Data shown:

───

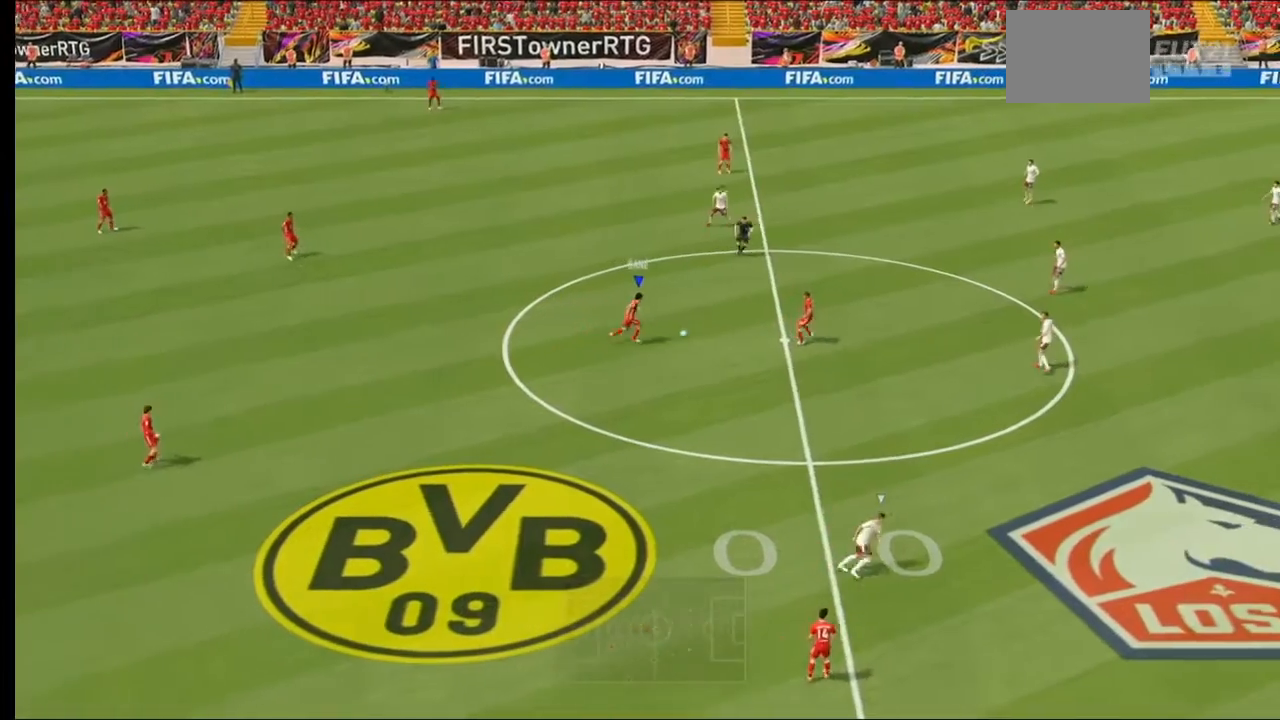
{"buttons": [], "left_stick": "right", "right_stick": "down", "events": [[300, "R2", "up"], [467, "right_stick", "down"]]}
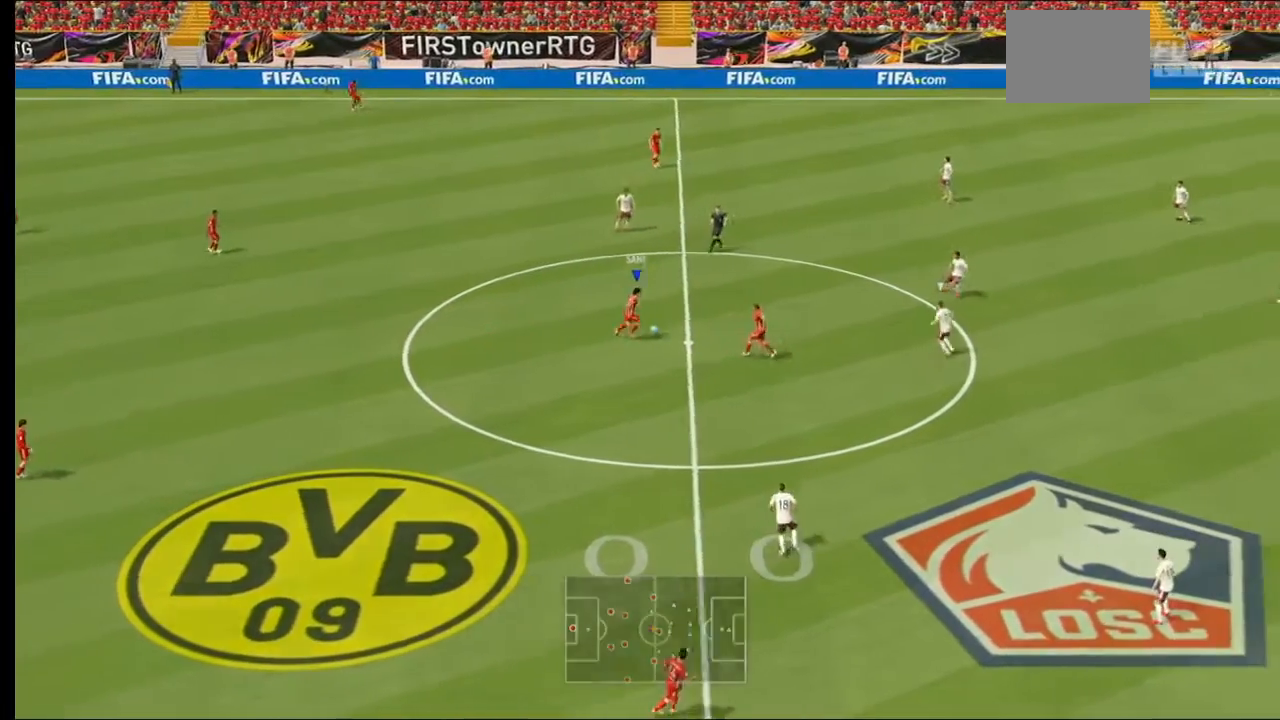
{"buttons": [], "left_stick": "down-right", "right_stick": "center", "events": [[300, "right_stick", "center"], [467, "left_stick", "down-right"]]}
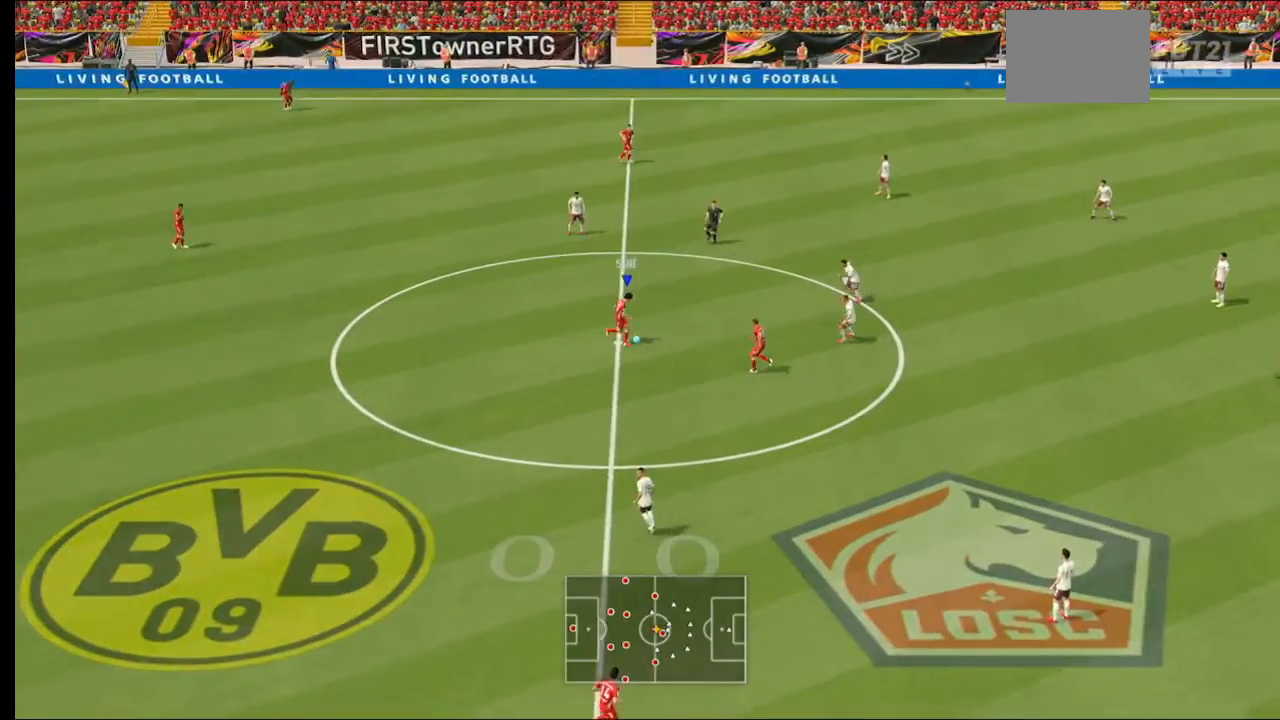
{"buttons": ["R2"], "left_stick": "down-right", "right_stick": "center", "events": [[67, "R2", "down"]]}
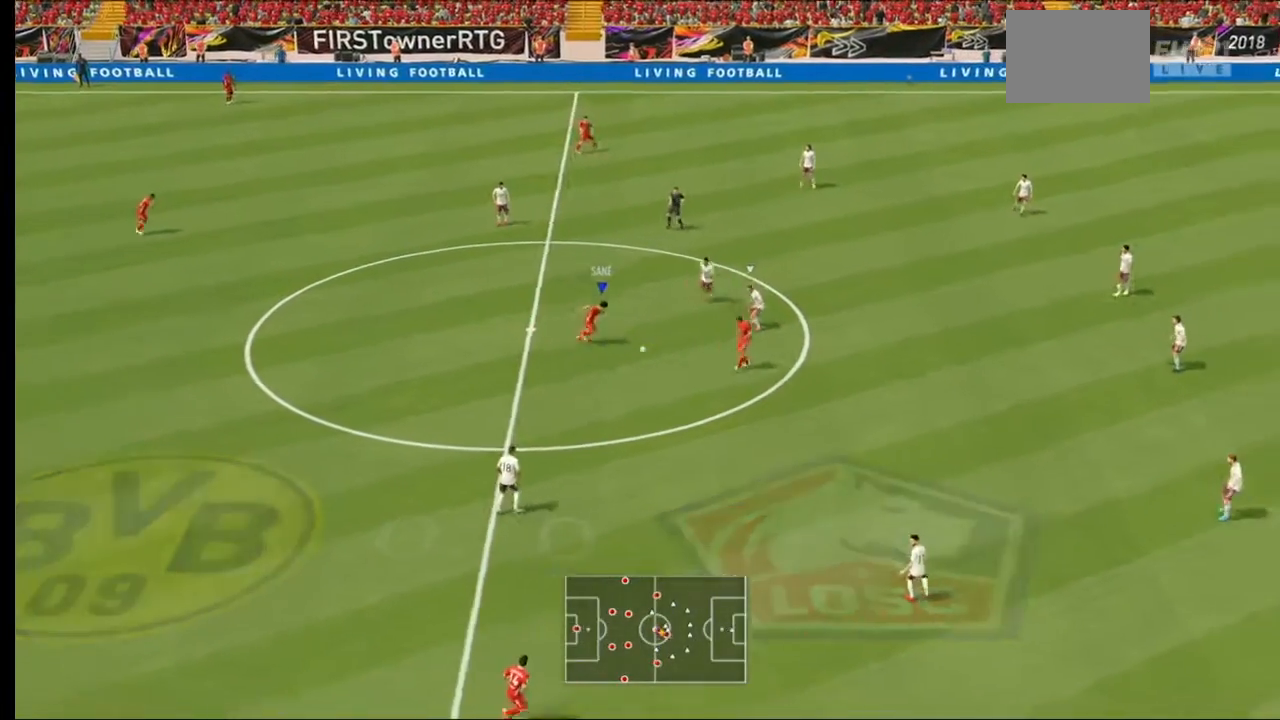
{"buttons": ["R2"], "left_stick": "down-right", "right_stick": "center", "events": []}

───

Using the data above, write out every line exactly, leaving the images behind.

{"buttons": [], "left_stick": "right", "right_stick": "down", "events": [[300, "R2", "up"], [467, "right_stick", "down"]]}
{"buttons": [], "left_stick": "down-right", "right_stick": "center", "events": [[300, "right_stick", "center"], [467, "left_stick", "down-right"]]}
{"buttons": ["R2"], "left_stick": "down-right", "right_stick": "center", "events": [[67, "R2", "down"]]}
{"buttons": ["R2"], "left_stick": "down-right", "right_stick": "center", "events": []}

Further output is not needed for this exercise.